Quite amazing. "Losing our humanity" was the concern. I actually came in about half-way through, so should say watched only half.
Apparently somebody gives you these pods -- you get stuck with them, basically the way many folks have got stuck with Amway products over the succeeding decades!
You have a pod -- one for each person, I guess. And somehow the pod absorbs your thoughts & memories and then you are gone and there's a new you whose eyes are sort of unnaturally wide open and calm, and people don't get psyched up about anything.
"Love, desire, ambition, faith" --
those were the things the pod-people are free of. And once they become like that, they think it's better. And they want the people who still are human to get their pods and be like them -- free of human feeling, and sort of robotic.

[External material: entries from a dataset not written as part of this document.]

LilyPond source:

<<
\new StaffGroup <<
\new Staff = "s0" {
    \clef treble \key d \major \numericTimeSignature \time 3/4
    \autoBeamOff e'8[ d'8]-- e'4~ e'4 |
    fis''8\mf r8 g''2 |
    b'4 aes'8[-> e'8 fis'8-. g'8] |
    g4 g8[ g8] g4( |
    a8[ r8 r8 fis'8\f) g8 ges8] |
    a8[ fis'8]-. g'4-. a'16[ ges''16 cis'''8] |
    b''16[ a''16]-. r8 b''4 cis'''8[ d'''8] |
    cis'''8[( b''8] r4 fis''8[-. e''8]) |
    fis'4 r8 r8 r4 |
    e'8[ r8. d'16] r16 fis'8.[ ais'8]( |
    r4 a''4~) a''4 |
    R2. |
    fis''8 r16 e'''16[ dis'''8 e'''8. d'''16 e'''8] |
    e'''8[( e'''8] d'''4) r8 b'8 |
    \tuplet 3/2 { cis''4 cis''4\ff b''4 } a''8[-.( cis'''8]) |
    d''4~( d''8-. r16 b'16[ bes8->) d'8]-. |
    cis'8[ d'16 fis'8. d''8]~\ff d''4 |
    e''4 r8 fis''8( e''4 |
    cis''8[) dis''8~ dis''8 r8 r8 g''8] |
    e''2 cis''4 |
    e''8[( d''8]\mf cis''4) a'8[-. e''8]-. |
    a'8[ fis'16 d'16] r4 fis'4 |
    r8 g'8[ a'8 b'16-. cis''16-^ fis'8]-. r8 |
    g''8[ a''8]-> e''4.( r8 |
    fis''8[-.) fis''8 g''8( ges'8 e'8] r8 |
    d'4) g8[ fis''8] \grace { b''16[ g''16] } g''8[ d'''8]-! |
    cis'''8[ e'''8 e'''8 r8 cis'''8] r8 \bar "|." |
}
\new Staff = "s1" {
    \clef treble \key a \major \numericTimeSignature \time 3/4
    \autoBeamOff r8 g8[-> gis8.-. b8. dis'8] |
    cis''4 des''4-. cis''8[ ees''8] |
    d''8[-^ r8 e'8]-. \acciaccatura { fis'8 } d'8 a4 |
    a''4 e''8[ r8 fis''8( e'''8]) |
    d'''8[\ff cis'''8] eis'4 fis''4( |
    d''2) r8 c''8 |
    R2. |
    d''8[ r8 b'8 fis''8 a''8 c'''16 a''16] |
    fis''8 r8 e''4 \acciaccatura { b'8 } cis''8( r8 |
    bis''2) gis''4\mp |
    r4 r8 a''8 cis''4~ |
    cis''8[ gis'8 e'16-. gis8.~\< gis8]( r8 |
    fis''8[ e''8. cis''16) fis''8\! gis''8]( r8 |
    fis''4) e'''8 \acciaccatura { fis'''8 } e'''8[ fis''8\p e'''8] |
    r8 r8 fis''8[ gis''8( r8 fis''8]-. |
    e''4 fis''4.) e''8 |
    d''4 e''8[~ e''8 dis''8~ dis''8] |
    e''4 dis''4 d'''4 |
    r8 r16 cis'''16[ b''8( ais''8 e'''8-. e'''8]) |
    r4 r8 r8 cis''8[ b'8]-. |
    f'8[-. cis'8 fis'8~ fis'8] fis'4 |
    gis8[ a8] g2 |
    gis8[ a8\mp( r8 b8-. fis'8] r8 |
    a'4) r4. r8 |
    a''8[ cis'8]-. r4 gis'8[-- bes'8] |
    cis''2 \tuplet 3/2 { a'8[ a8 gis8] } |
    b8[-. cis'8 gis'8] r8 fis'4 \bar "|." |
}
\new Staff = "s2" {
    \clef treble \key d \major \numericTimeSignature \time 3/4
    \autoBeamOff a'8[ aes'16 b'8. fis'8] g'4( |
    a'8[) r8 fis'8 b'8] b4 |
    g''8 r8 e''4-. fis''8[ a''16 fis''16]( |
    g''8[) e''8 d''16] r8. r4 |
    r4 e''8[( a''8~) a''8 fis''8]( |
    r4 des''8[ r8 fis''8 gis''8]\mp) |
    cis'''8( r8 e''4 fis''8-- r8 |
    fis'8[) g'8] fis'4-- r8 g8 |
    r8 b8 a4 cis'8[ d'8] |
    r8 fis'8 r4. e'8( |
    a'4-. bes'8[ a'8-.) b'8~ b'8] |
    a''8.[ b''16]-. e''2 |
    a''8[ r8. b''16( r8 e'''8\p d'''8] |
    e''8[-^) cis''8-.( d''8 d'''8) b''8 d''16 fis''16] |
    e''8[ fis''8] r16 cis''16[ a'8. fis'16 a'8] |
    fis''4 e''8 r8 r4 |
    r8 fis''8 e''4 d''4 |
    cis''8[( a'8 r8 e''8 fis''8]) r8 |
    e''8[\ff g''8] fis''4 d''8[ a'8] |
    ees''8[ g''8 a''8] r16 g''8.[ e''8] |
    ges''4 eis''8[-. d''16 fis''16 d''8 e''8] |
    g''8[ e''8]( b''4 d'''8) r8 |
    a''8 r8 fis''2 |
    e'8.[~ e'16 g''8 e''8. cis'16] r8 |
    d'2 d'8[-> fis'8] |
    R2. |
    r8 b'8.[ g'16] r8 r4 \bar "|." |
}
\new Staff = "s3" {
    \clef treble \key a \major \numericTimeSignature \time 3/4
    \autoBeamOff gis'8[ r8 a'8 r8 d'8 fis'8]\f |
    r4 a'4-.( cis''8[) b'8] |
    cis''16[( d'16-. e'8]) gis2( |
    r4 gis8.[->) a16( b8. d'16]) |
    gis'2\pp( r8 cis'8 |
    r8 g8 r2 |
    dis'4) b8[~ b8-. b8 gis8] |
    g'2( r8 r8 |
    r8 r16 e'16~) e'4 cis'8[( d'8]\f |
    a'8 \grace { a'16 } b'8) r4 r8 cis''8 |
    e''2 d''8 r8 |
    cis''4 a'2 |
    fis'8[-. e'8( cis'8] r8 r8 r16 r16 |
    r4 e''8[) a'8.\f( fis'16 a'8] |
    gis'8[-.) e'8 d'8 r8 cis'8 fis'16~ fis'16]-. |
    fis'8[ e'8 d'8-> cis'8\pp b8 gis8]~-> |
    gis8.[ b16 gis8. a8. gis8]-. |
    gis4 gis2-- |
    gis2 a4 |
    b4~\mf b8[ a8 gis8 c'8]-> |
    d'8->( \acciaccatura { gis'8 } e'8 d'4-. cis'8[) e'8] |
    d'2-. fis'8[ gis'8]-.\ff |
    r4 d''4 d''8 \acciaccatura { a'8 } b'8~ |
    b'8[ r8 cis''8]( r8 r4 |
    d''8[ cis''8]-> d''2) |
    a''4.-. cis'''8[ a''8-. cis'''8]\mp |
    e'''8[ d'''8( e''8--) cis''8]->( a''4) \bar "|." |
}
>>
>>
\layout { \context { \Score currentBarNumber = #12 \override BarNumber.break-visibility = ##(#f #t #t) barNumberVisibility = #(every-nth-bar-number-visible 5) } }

It seemed to me this film was made post-WWII (late 1940s or 1950s). That's how it looked. And it had the pared-down, black-and-white, almost simplistic shooting style and plain, simple musical effects, used sparingly. Reminded me of Hitchcock's "Psycho" in that way.

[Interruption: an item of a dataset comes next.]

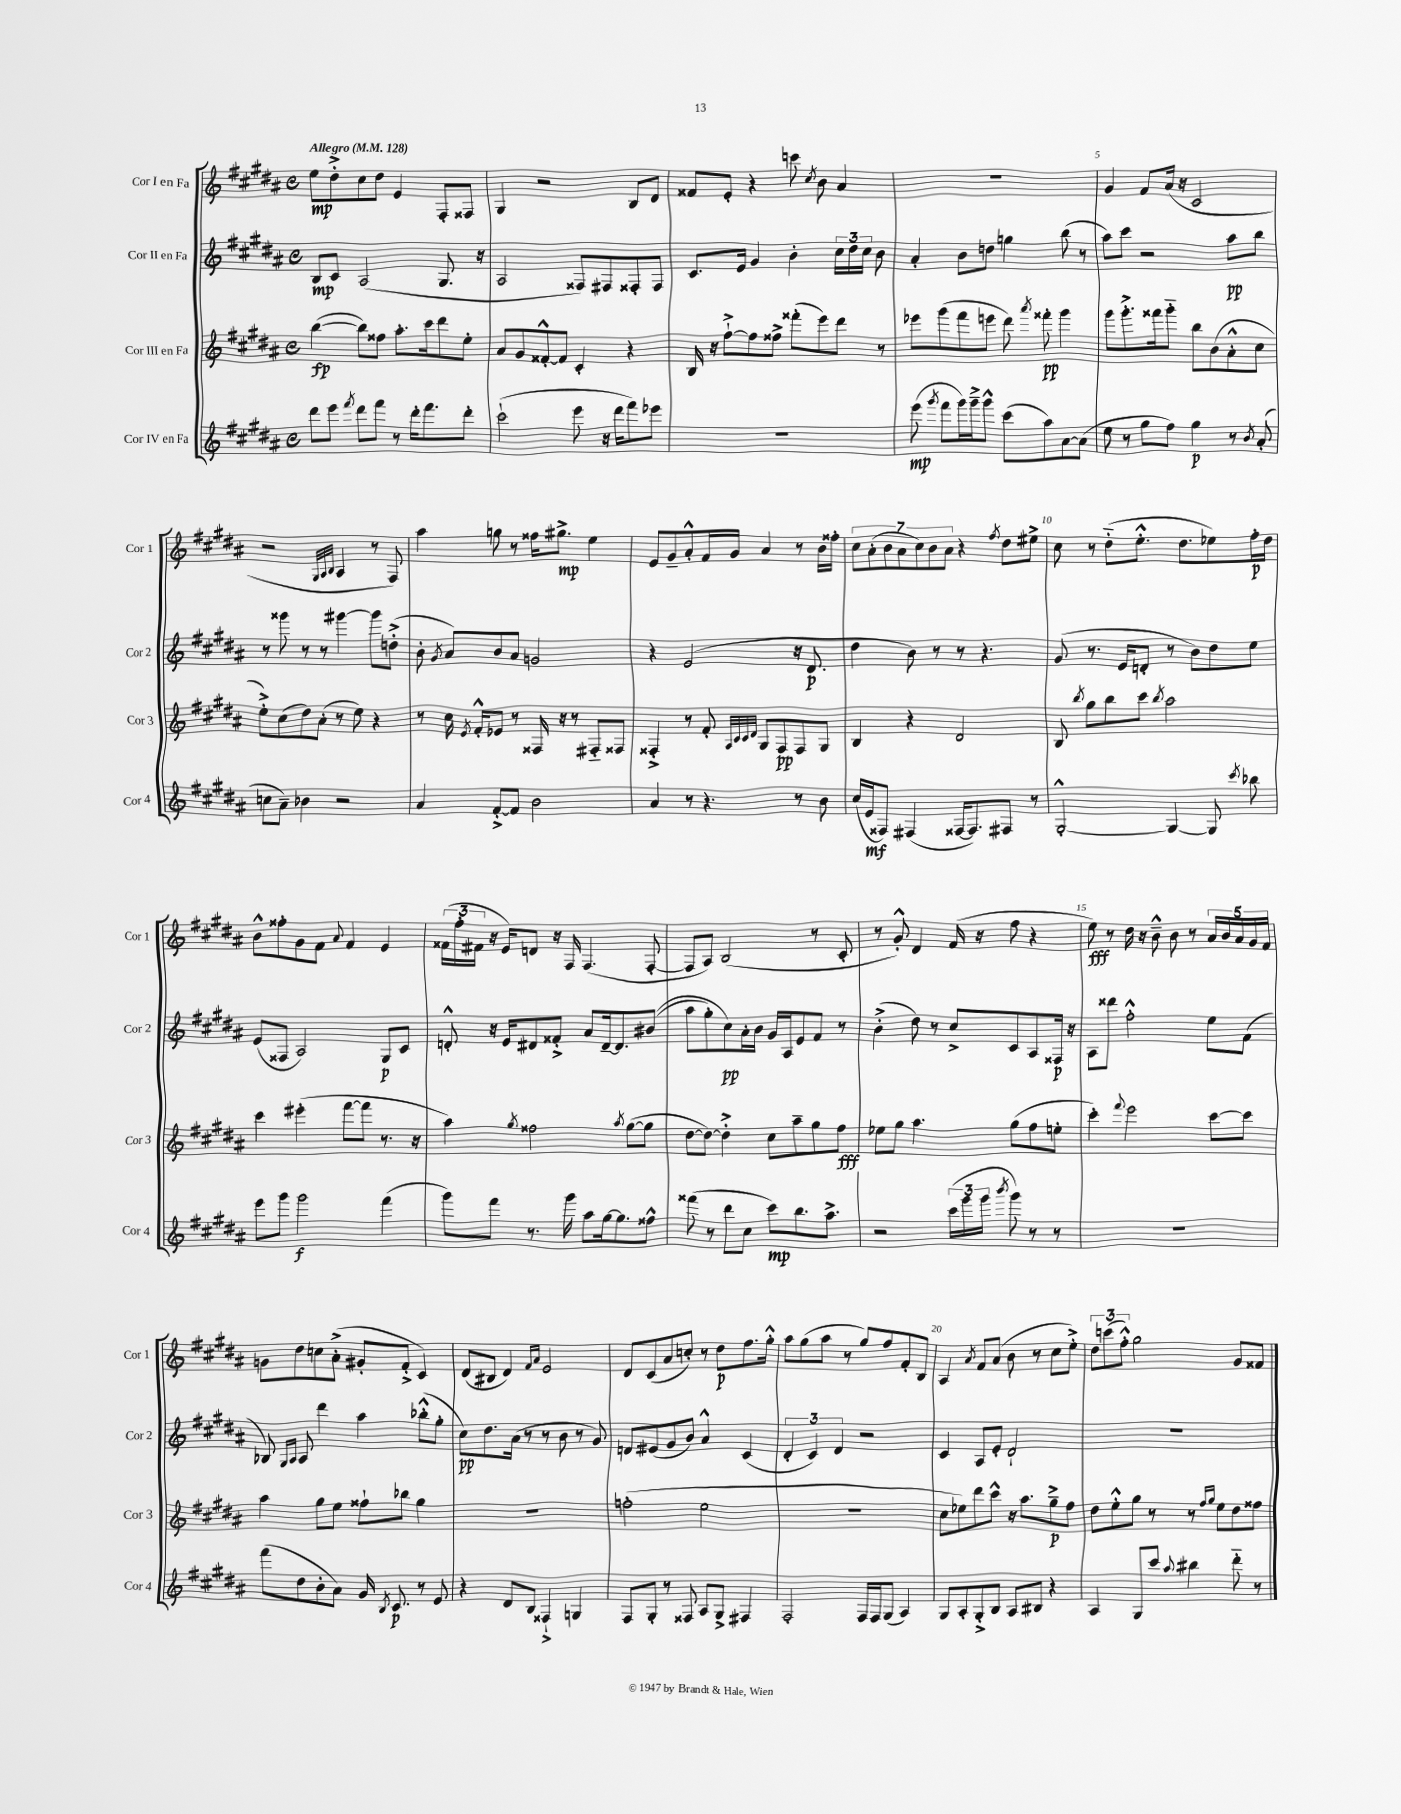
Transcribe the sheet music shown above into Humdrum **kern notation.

I think the pods represented people's literal fear, at the time, of losing their humanity. I think this was brought on by issues current at the time:
communism
reaction against communism -- creeping McCarthyism
modern technology
atomic bomb
Now I've organized my own thoughts (guesses) about what the movie's alluding to -- and next (tomorrow) will look it up at library, to see if I'm right or not.